In the July 1983 edition of White Dwarf (Issue #43), Oliver Dickinson had a lot of issues with the supplement. He criticized the lack of background detail, saying "Scarcely any detail of the history, population, etc., of Greenwald is provided, and the map shows a few major geographical features and a scattering of places, many not referred to anywhere in the text." He also noted the many errors, commenting, "The pack shows many signs of having been compiled in haste, without adequate editorial supervision." Finally Dickinson was not impressed with the quality of the nine adventures, saying, "All this might not matter so much if the actual adventures were really novel and interesting, but they are mostly conventional." He concluded by giving the supplement a below average rating of 6 out of 10, stating, "Any hope that Chaosiums first publication on its own continent, Kanos, would give a lead in exploiting the new freedom will (it pains me to write it) be disappointed."

Steve List reviewed Questworld for Fantasy Gamer magazine and stated that "Since Questworld is open to all GMs to make what they will of it, other material (such as Thieves' World) can be incorporated as well.
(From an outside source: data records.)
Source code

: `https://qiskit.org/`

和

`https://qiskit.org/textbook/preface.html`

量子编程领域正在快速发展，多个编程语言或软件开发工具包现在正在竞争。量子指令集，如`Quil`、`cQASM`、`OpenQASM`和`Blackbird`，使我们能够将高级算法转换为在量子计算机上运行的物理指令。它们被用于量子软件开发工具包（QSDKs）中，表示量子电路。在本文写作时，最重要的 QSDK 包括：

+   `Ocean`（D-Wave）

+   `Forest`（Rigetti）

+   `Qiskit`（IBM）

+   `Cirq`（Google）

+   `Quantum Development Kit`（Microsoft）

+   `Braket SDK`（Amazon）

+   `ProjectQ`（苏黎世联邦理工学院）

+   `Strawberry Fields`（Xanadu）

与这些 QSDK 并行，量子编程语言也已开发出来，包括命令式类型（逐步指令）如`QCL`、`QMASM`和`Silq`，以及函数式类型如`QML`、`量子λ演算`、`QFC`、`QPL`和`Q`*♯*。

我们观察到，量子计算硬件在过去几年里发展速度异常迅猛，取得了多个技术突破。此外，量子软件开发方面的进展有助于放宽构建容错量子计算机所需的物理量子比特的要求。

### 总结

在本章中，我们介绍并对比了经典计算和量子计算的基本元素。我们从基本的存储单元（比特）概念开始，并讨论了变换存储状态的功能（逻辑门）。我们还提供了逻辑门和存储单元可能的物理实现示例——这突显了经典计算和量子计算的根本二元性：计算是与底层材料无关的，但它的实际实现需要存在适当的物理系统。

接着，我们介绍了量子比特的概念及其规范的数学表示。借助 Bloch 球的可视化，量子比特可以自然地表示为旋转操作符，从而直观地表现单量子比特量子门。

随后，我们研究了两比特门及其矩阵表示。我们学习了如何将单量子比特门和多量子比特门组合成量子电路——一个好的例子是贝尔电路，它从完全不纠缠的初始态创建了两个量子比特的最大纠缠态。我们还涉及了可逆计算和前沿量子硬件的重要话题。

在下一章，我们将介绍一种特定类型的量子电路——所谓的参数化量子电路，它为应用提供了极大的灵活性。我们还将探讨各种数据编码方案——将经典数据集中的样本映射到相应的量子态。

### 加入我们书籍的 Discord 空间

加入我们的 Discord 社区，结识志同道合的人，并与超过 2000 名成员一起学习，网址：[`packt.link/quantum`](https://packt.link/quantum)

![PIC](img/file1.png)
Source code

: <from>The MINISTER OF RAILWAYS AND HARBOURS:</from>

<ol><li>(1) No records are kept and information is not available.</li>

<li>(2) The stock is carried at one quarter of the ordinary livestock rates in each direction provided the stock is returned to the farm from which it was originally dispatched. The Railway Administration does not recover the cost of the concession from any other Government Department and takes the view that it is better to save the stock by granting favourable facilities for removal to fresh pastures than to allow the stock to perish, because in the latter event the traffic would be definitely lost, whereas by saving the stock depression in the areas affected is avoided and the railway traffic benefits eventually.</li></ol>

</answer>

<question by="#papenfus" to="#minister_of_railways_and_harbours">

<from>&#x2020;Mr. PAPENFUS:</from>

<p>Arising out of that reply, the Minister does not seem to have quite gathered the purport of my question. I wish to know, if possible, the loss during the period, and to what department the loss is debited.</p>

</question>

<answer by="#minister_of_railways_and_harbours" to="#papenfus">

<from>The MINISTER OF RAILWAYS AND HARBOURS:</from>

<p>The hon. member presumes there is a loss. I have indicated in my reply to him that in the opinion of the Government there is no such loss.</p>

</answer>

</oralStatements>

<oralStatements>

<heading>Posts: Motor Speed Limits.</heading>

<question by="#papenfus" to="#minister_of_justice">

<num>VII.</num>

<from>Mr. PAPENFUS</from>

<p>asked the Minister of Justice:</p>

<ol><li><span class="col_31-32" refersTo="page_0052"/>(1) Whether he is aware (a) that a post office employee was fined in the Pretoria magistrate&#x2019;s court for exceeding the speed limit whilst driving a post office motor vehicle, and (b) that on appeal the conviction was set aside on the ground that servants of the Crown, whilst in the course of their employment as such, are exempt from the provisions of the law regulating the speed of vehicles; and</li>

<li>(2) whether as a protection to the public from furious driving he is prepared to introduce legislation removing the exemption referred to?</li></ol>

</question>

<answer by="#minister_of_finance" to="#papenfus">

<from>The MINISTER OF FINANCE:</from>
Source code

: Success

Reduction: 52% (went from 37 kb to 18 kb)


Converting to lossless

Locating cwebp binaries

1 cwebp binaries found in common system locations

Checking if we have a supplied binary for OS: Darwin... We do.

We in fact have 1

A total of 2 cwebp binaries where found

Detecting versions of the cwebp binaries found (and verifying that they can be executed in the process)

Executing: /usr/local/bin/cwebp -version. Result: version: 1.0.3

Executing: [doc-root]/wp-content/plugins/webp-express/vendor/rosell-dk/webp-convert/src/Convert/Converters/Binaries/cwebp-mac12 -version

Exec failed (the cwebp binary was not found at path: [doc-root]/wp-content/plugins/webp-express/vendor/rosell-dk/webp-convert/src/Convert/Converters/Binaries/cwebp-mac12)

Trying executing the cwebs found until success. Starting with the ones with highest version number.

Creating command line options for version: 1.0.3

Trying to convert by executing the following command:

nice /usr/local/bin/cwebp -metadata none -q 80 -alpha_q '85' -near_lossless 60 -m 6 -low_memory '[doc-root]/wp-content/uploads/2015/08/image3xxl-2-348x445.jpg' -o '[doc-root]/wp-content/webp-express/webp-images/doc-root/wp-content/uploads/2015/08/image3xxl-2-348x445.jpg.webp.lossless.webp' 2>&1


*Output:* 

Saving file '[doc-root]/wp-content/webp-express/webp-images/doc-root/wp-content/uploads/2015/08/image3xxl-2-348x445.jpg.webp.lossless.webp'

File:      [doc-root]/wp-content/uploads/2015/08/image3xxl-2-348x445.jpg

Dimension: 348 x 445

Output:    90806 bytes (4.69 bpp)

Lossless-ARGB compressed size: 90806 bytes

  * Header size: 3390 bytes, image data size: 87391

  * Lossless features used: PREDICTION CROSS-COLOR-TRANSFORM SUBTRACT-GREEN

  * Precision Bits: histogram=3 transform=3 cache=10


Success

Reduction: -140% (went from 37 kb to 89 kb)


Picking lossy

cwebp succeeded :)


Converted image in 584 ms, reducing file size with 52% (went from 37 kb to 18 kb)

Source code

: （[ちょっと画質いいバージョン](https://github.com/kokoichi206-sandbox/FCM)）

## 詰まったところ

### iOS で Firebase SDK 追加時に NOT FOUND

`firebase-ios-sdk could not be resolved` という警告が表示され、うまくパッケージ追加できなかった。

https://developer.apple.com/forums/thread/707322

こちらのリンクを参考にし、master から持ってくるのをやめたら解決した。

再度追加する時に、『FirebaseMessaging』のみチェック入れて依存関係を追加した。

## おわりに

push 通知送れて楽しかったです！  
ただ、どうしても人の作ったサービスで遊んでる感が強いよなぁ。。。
The small number of production errors encountered is trivial in comparison to what can be found in products from other publishers. The physical quality of the books and maps is, as usual from Chaosium, excellent. This is a worthwhile addition to the body of RQ material; although it is of little use to those who wish to stick with a Gloranthan setting, it is well worth the money to less traditional GMs and players."